[Dataset excerpts]
____

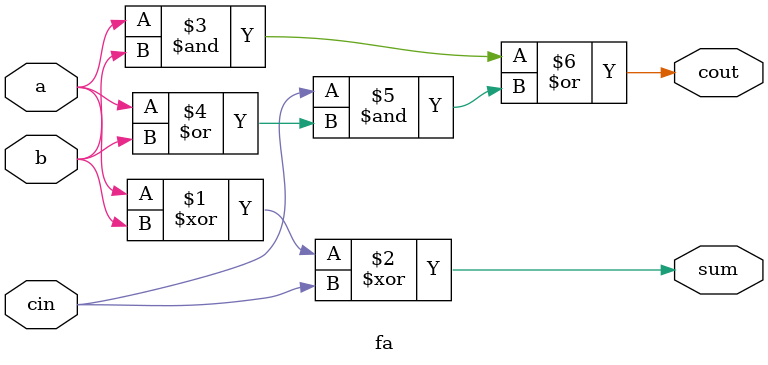
<source format=v>
module top_module( 
    input [2:0] a, b,
    input cin,
    output [2:0] cout,
    output [2:0] sum );
    fa A(.a(a[0]),.b(b[0]),.cin(cin),.cout(cout[0]),.sum(sum[0]));
    fa B(.a(a[1]),.b(b[1]),.cin(cout[0]),.cout(cout[1]),.sum(sum[1]));
    fa c(.a(a[2]),.b(b[2]),.cin(cout[1]),.cout(cout[2]),.sum(sum[2]));
endmodule

module fa( 
    input a, b, cin,
    output cout, sum );
    assign sum = a^b^cin;
    assign cout = (a&b) | (cin&(a|b));

endmodule


</source>
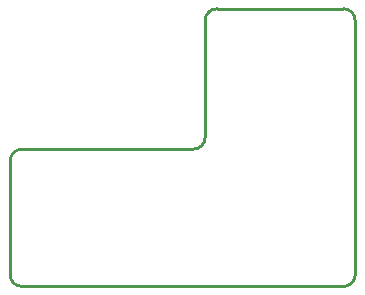
<source format=gbr>
%TF.GenerationSoftware,KiCad,Pcbnew,7.0.6*%
%TF.CreationDate,2024-04-06T17:48:28-04:00*%
%TF.ProjectId,rearbox_peripheral_io_side,72656172-626f-4785-9f70-657269706865,rev?*%
%TF.SameCoordinates,Original*%
%TF.FileFunction,Profile,NP*%
%FSLAX46Y46*%
G04 Gerber Fmt 4.6, Leading zero omitted, Abs format (unit mm)*
G04 Created by KiCad (PCBNEW 7.0.6) date 2024-04-06 17:48:28*
%MOMM*%
%LPD*%
G01*
G04 APERTURE LIST*
%TA.AperFunction,Profile*%
%ADD10C,0.250000*%
%TD*%
G04 APERTURE END LIST*
D10*
X100466400Y-63195200D02*
G75*
G03*
X99466400Y-64195200I0J-1000000D01*
G01*
X112166400Y-64195200D02*
G75*
G03*
X111166400Y-63195200I-1000000J0D01*
G01*
X98466400Y-75082400D02*
G75*
G03*
X99466400Y-74082400I0J1000000D01*
G01*
X99466400Y-74082400D02*
X99466400Y-64195200D01*
X111166400Y-86715600D02*
G75*
G03*
X112166400Y-85715600I0J1000000D01*
G01*
X111166400Y-86715600D02*
X83956400Y-86715600D01*
X98466400Y-75082400D02*
X83956400Y-75082400D01*
X111166400Y-63195200D02*
X100466400Y-63195200D01*
X83956400Y-75082400D02*
G75*
G03*
X82956400Y-76082400I0J-1000000D01*
G01*
X82956400Y-76082400D02*
X82956400Y-85715600D01*
X82956400Y-85715600D02*
G75*
G03*
X83956400Y-86715600I1000000J0D01*
G01*
X112166400Y-64195200D02*
X112166400Y-85715600D01*
M02*

</source>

____

### To do
Nothing but the exact lines of the data above, from the line containing "X83956400Y-86715600I1000000J0D01*" through the last, should appear in the answer.

### Written reply
X83956400Y-86715600I1000000J0D01*
G01*
X112166400Y-64195200D02*
X112166400Y-85715600D01*
M02*

</source>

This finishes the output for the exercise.